Alex and Dr. Hirsch hear about the commotion in Piccadilly and run over. Alex breaks through the police barrier and goes down the alley where they have David cornered. She begs him to let her help, but as he walks toward her in wolf form he is shot by the police, leaving Alex weeping over his now human dead body as the movie ends.
Review
This is a really good movie with really great special effects, but here’s what I’ll say: while I appreciate the comedy and the lighter touch it brings, I think the movie is tonally off in parts because it can’t figure out which direction to go. I also think the comedy keeps us from grappling with David’s central struggle in a way that would have been meaningful. I mean, he’s a nice guy trying to come to terms with a monster inside of him and whether or not suicide is his only option. That’s heavy stuff, and the movie handles it very lightly.
I also have a lot of problems with the character of Alex, but we’ll get to that in a minute.
Other than those caveats, I really like this movie. It’s a regular on my Halloween movie playlist and I would definitely recommend watching it. The makeup effects were so good that it prompted the Academy to create a new category.
You may be wondering why I haven’t mentioned the quasi-sequel from the 90s: An American Werewolf in Paris, but there’s a reason. That movie is so goddamn awful that we should all just forget it exists.

Final Girl
This category doesn’t really fit this movie since as we discussed, it’s not a slasher movie, but I’m leaving it in because I want to take a second to talk about Alex and how fucking weird her character is. This is perhaps where Landis’ stature as the director of college sex comedy Animal House shows through the most, because Alex is the same kind of porn-movie version of a woman a lot of lazy comedies rely on.

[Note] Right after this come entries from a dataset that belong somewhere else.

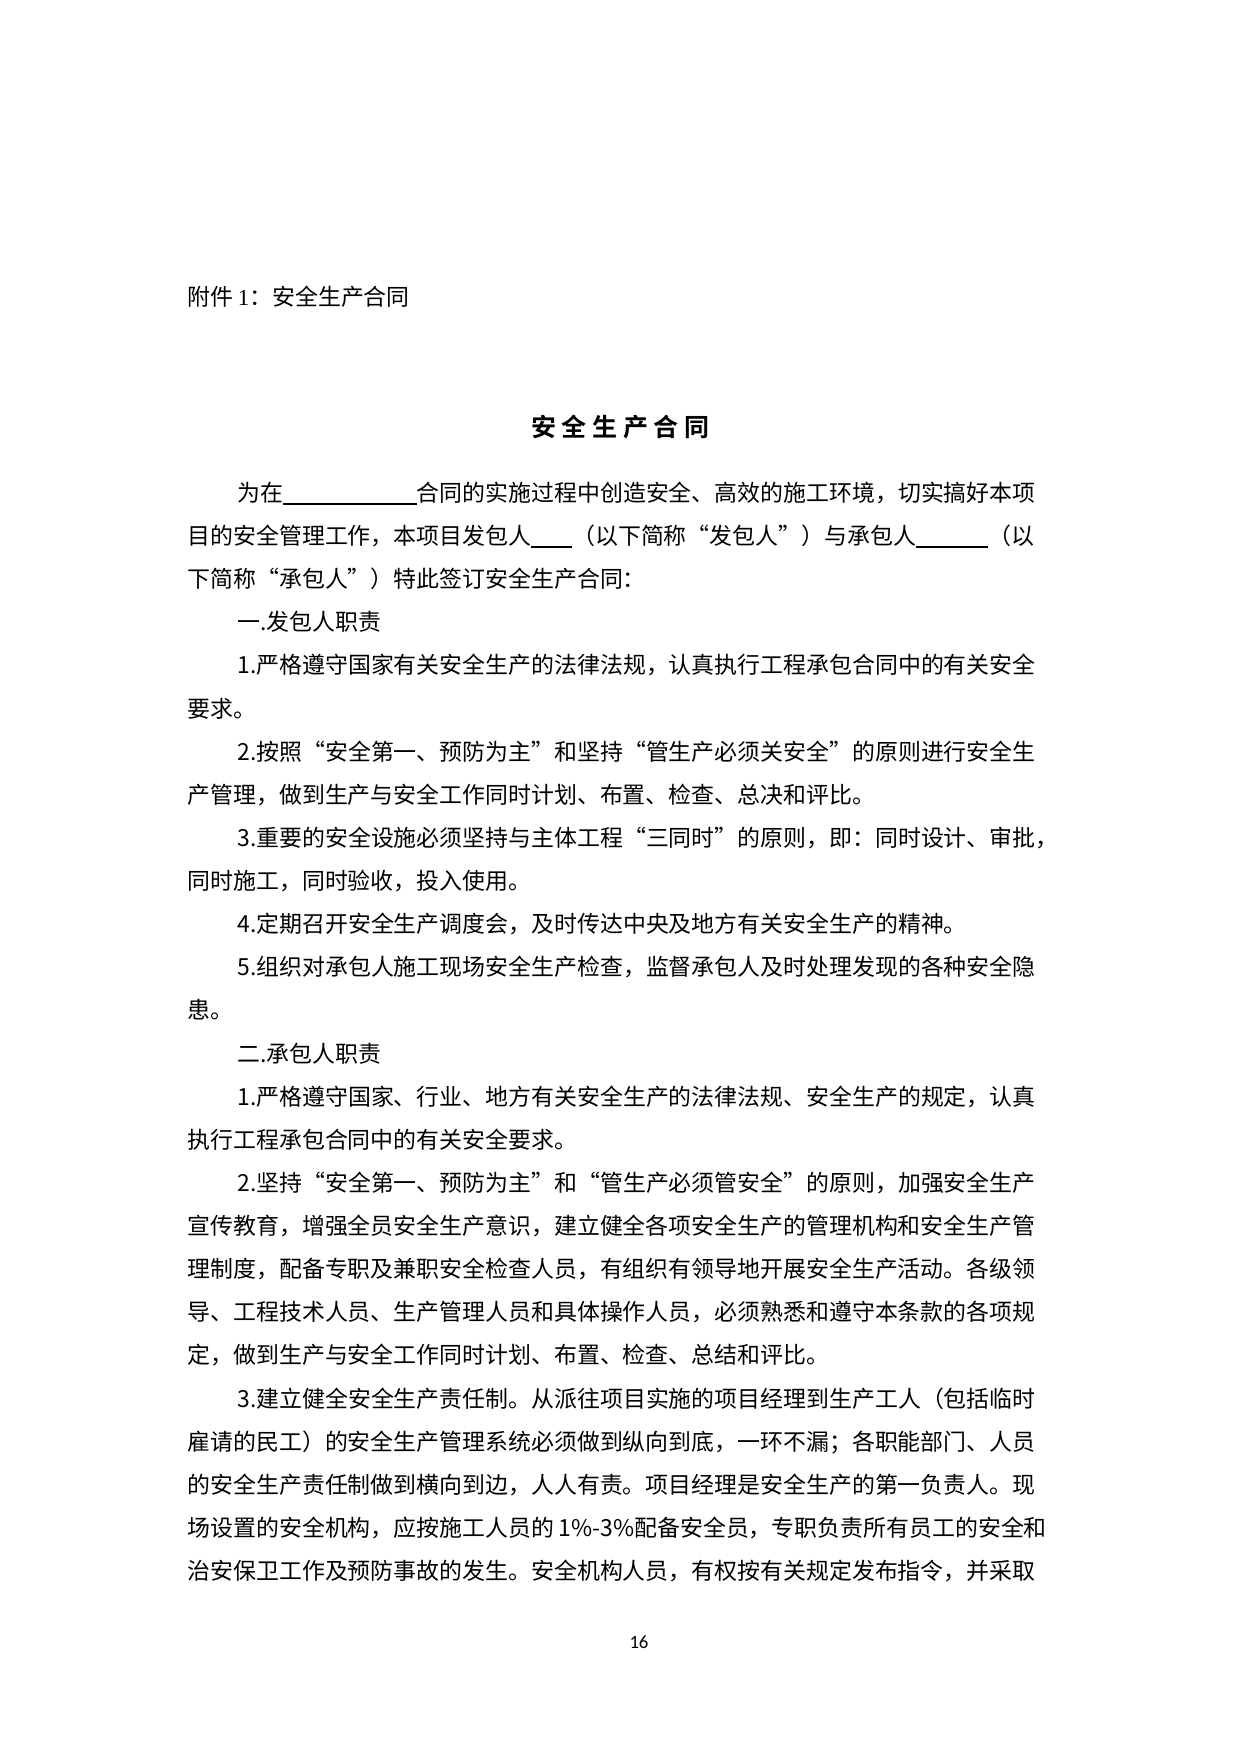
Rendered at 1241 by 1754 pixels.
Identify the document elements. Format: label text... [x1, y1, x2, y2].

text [187, 1380, 1053, 1586]
text 2.按照“安全第一、预防为主”和坚持“管生产必须关安全”的原则进行安全生产管理，做到生产与安全工作同时计划、布置、检查、总决和评比。 [187, 733, 1053, 810]
text 4.定期召开安全生产调度会，及时传达中央及地方有关安全生产的精神。 [187, 906, 1053, 939]
text 1.严格遵守国家有关安全生产的法律法规，认真执行工程承包合同中的有关安全要求。 [187, 647, 1053, 724]
text 2.坚持“安全第一、预防为主”和“管生产必须管安全”的原则，加强安全生产宣传教育，增强全员安全生产意识，建立健全各项安全生产的管理机构和安全生产管理制度，配备专职及兼职安全检查人员，有组织有领导地开展安全生产活动。各级领导、工程技术人员、生产管理人员和具体操作人员，必须熟悉和遵守本条款的各项规定，做到生产与安全工作同时计划、布置、检查、总结和评比。 [187, 1165, 1053, 1371]
text 安 全 生 产 合 同 [187, 400, 1053, 446]
text 为在 合同的实施过程中创造安全、高效的施工环境，切实搞好本项目的安全管理工作，本项目发包人 （以下简称“发包人”）与承包人 （以下简称“承包人”）特此签订安全生产合同： [187, 475, 1053, 594]
text 附件1：安全生产合同 [187, 279, 1053, 312]
text 一.发包人职责 [187, 604, 1053, 637]
text 5.组织对承包人施工现场安全生产检查，监督承包人及时处理发现的各种安全隐患。 [187, 949, 1053, 1026]
text 3.重要的安全设施必须坚持与主体工程“三同时”的原则，即：同时设计、审批，同时施工，同时验收，投入使用。 [187, 820, 1053, 896]
text 1.严格遵守国家、行业、地方有关安全生产的法律法规、安全生产的规定，认真执行工程承包合同中的有关安全要求。 [187, 1078, 1053, 1155]
text 二.承包人职责 [187, 1035, 1053, 1069]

She’s basically doing a While You Were Sleeping thing at first, taking care of a cute dude in a coma. When he wakes up he seems mentally imbalanced and keeps saying that he thinks he might be a werewolf, but she falls for him and takes him home to her apartment anyway. Alex is the kind of lady who would write letters to Charles Manson in prison and agree to marry him. And come on, are we really supposed to believe this romance? To the point where she risks her life to try to save him at the end only to cry over his dead body?
Jenny Agutter does what she can with the part, but the character is so poorly written that there was no way Alex was ever going to emerge from this movie with her dignity intact.

Bad Guy
Again, this category doesn’t really fit, but let’s take a moment to talk about David anyway. First, casting David Naughton was a stroke of genius. He’s handsome and has a perfectly natural all-American good dude quality that really suits the character (he was the face of Dr. Pepper’s “Wouldn’t you like to be a Pepper, too?” ad campaign, after all). He also manages to convey David’s internal struggle (if only the movie were more interested in exploring that).

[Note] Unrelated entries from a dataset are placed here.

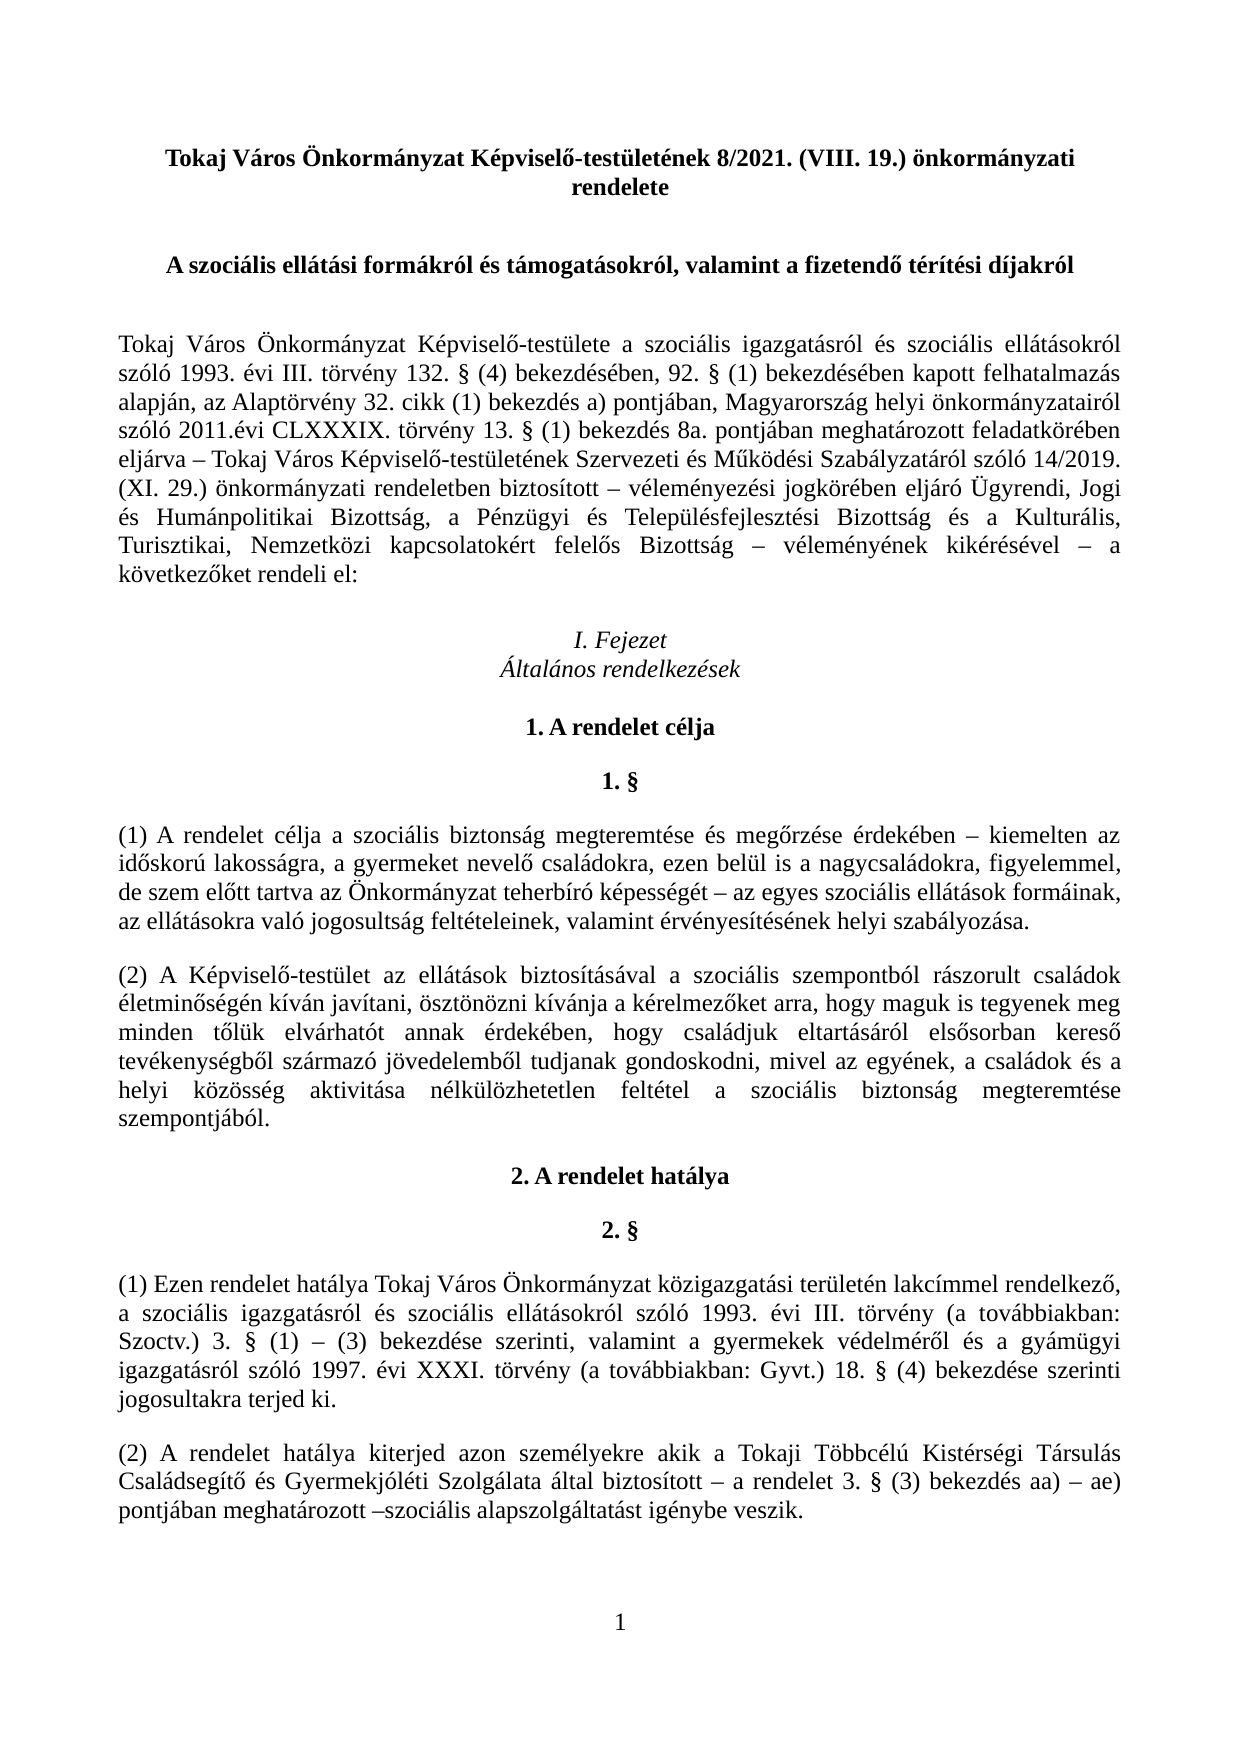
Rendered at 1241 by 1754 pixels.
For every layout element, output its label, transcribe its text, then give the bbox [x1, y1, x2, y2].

text 2. A rendelet hatálya [118, 1161, 1122, 1190]
text 1. A rendelet célja [118, 712, 1122, 741]
text A szociális ellátási formákról és támogatásokról, valamint a fizetendő térítési díjakról [118, 251, 1122, 279]
text (2) A Képviselő-testület az ellátások biztosításával a szociális szempontból rászorult családok életminőségén kíván javítani, ösztönözni kívánja a kérelmezőket arra, hogy maguk is tegyenek meg minden tőlük elvárhatót annak érdekében, hogy családjuk eltartásáról elsősorban kereső tevékenységből származó jövedelemből tudjanak gondoskodni, mivel az egyének, a családok és a helyi közösség aktivitása nélkülözhetetlen feltétel a szociális biztonság megteremtése szempontjából. [118, 960, 1122, 1132]
text (1) A rendelet célja a szociális biztonság megteremtése és megőrzése érdekében – kiemelten az időskorú lakosságra, a gyermeket nevelő családokra, ezen belül is a nagycsaládokra, figyelemmel, de szem előtt tartva az Önkormányzat teherbíró képességét – az egyes szociális ellátások formáinak, az ellátásokra való jogosultság feltételeinek, valamint érvényesítésének helyi szabályozása. [118, 820, 1122, 935]
text I. Fejezet [118, 626, 1122, 654]
text 2. § [118, 1215, 1122, 1244]
text (2) A rendelet hatálya kiterjed azon személyekre akik a Tokaji Többcélú Kistérségi Társulás Családsegítő és Gyermekjóléti Szolgálata által biztosított – a rendelet 3. § (3) bekezdés aa) – ae) pontjában meghatározott –szociális alapszolgáltatást igénybe veszik. [118, 1438, 1122, 1524]
text Tokaj Város Önkormányzat Képviselő-testülete a szociális igazgatásról és szociális ellátásokról szóló 1993. évi III. törvény 132. § (4) bekezdésében, 92. § (1) bekezdésében kapott felhatalmazás alapján, az Alaptörvény 32. cikk (1) bekezdés a) pontjában, Magyarország helyi önkormányzatairól szóló 2011.évi CLXXXIX. törvény 13. § (1) bekezdés 8a. pontjában meghatározott feladatkörében eljárva – Tokaj Város Képviselő-testületének Szervezeti és Működési Szabályzatáról szóló 14/2019.(XI. 29.) önkormányzati rendeletben biztosított – véleményezési jogkörében eljáró Ügyrendi, Jogi és Humánpolitikai Bizottság, a Pénzügyi és Településfejlesztési Bizottság és a Kulturális, Turisztikai, Nemzetközi kapcsolatokért felelős Bizottság – véleményének kikérésével – a következőket rendeli el: [118, 329, 1122, 588]
text 1. § [118, 766, 1122, 795]
text (1) Ezen rendelet hatálya Tokaj Város Önkormányzat közigazgatási területén lakcímmel rendelkező, a szociális igazgatásról és szociális ellátásokról szóló 1993. évi III. törvény (a továbbiakban: Szoctv.) 3. § (1) – (3) bekezdése szerinti, valamint a gyermekek védelméről és a gyámügyi igazgatásról szóló 1997. évi XXXI. törvény (a továbbiakban: Gyvt.) 18. § (4) bekezdése szerinti jogosultakra terjed ki. [118, 1269, 1122, 1413]
text Általános rendelkezések [118, 654, 1122, 683]
text Tokaj Város Önkormányzat Képviselő-testületének 8/2021. (VIII. 19.) önkormányzati rendelete [118, 143, 1122, 201]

This is key to making the movie work in the first place: the original Wolfman was a bit of a Debbie Downer. David is inherently likeable. You don’t actually want bad things to happen to him–a very smart move on the filmmaker’s part.
Body Count
Eight people die (including David), plus the undetermined amount of people slaughtered in Piccadilly Circus that I haven’t bothered trying to count because it’s a lot and none of them figure into the movie much anyway. While most of these kills happen off camera, the gore effects are disturbing AF. But while the movie definitely delights in presenting this gore, it also uses it for dramatic effect to further the theme that these murders are awful and could have been prevented.
And because evil never really dies, we’ll be back again soon.